Les inégalités « demeurent béantes » en France entre classes populaires et aisées, en termes de revenus mais aussi de patrimoine, de réussite scolaire et même de santé, affirme dans un rapport publié jeudi l’Observatoire des inégalités. L’organisme indépendant s’alarme d’une « fracture sociale » dangereuse pour la démocratie.
« La vie est belle, le destin s’en écarte, personne ne joue avec les mêmes cartes ». Plus de vingt ans après la sortie de la chanson « Nés sous la même étoile » du groupe IAM, les paroles pourraient résumer le rapport publié, jeudi 8 juin, par l’Observatoire des inégalités. Aussi bien en termes de revenus que de patrimoine, de réussite scolaire et de santé, les inégalités « demeurent béantes » en France entre classes populaires et aisées, selon cet organisme indépendant qui s’alarme d’une « fracture sociale » dangereuse pour la démocratie.

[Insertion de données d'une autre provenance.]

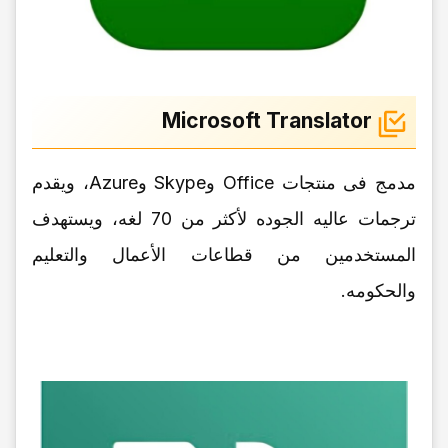
Microsoft Translator
مدمج فی منتجات Office وSkype وAzure، ویقدم
ترجمات عالیه الجوده لأکثر من 70 لغه، ویستهدف
المستخدمین من قطاعات الأعمال والتعلیم
والحکومه.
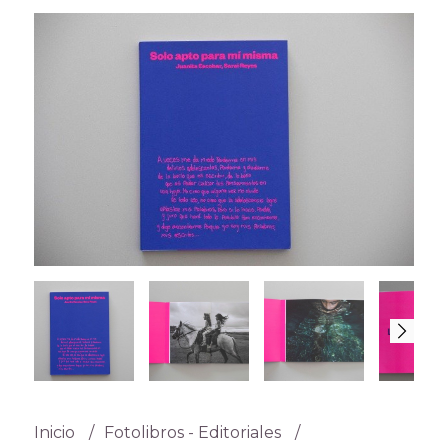
Inicio
Fotolibros - Editoriales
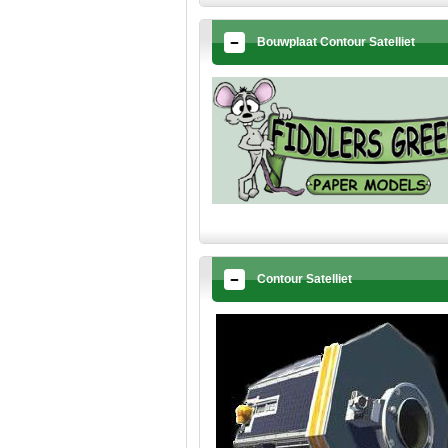
Bouwplaat Contour Satelliet
Contour Satelliet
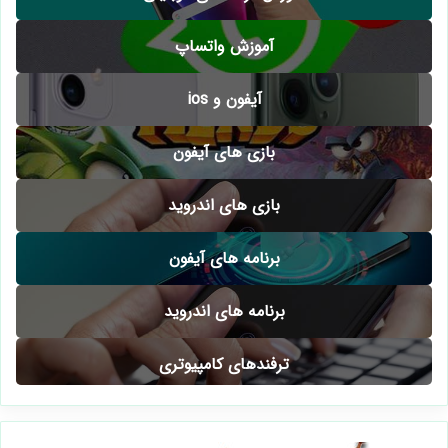
آموزش واتساپ
آیفون و ios
بازی های آیفون
بازی های اندروید
برنامه های آیفون
برنامه های اندروید
ترفندهای کامپیوتری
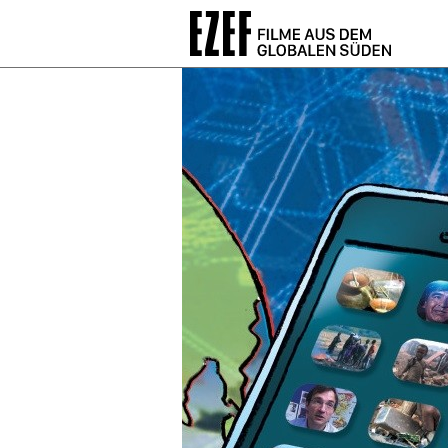
Direkt
zum
Inhalt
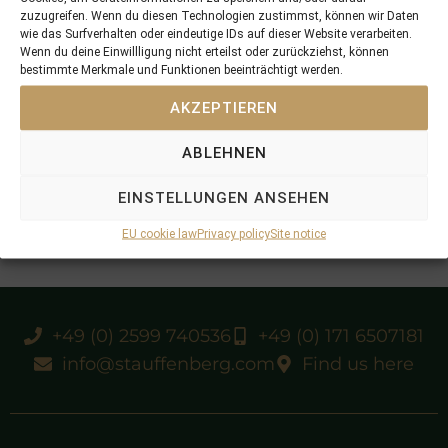
zuzugreifen. Wenn du diesen Technologien zustimmst, können wir Daten
wie das Surfverhalten oder eindeutige IDs auf dieser Website verarbeiten.
Wenn du deine Einwillligung nicht erteilst oder zurückziehst, können
bestimmte Merkmale und Funktionen beeinträchtigt werden.
AKZEPTIEREN
ABLEHNEN
EINSTELLUNGEN ANSEHEN
EU cookie law
Privacy policy
Site notice
+49 (0) 2599 740536
+49 (0) 171 6507181
info@stauffenberg.com
Find us here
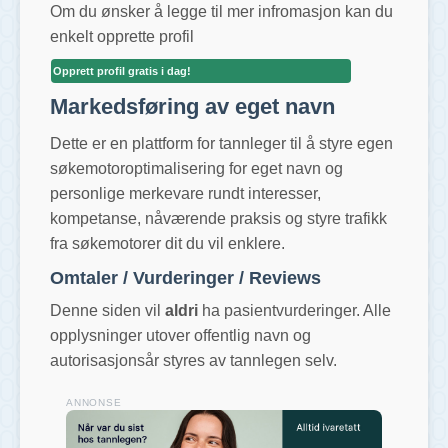
Om du ønsker å legge til mer infromasjon kan du
enkelt opprette profil
Opprett profil gratis i dag!
Markedsføring av eget navn
Dette er en plattform for tannleger til å styre egen
søkemotoroptimalisering for eget navn og
personlige merkevare rundt interesser,
kompetanse, nåværende praksis og styre trafikk
fra søkemotorer dit du vil enklere.
Omtaler / Vurderinger / Reviews
Denne siden vil
aldri
ha pasientvurderinger. Alle
opplysninger utover offentlig navn og
autorisasjonsår styres av tannlegen selv.
ANNONSE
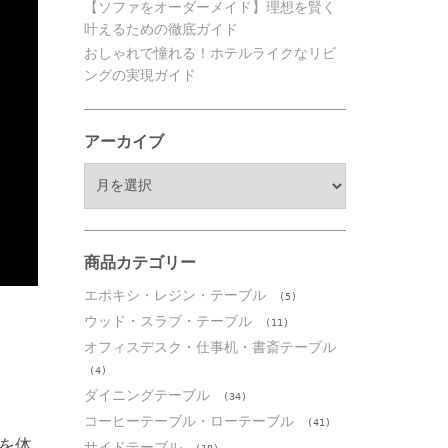
【ソファをオーダーメイド】理想を賢く
叶えるための徹底ガイド
おしゃれで憧れる！ホテルライクなリビ
ングの実現ガイド
アーカイブ
ア
ー
カ
イ
ブ
商品カテゴリー
エポキシ・レジン・テーブル
(5)
ウッド・スラブ・テーブル
(11)
オフィスデスク・仕事机・書斎テーブル
(4)
ダイニングテーブル
(34)
コーヒーテーブル・ローテーブル
(41)
を体
サイドテーブル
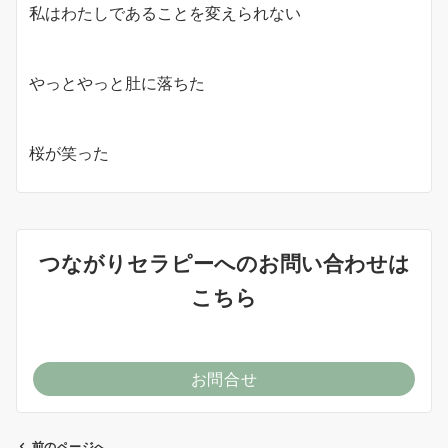
私はわたしであることを変えられない
やっとやっと肚に落ちた
桜が笑った
つながりセラピーへのお問い合わせは
こちら
お問合せ
前のページへ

« Ce qui choque, c’est le décalage entre le discours public sur l’égalité des chances et la réalité », a affirmé lors d’une conférence de presse l’un des deux auteurs du rapport, Louis Maurin, directeur de l’Observatoire des inégalités, qui dresse un état des lieux tous les deux ans.
Depuis quelques années, le débat public s’est surtout focalisé sur les inégalités liées à la couleur de peau, à l’âge ou au genre, au point que l’analyse « en termes de positions sociales » a pu paraître « disqualifiée », a déploré Louis Maurin, qui dénonce une « hypocrisie très répandue dans différents camps politiques ».
Pourtant, non seulement les cadres sont bien mieux payés que les ouvriers et employés – les 10 % les plus riches gagnent près de trois fois plus que les 10 % les plus pauvres –, mais ils sont également beaucoup moins touchés par la précarité du travail et par le mal-logement. Ils souffrent aussi moins de certains problèmes de santé, au point qu’un cadre « peut compter sur six années de vie supplémentaires » par rapport à un ouvrier, détaille le rapport.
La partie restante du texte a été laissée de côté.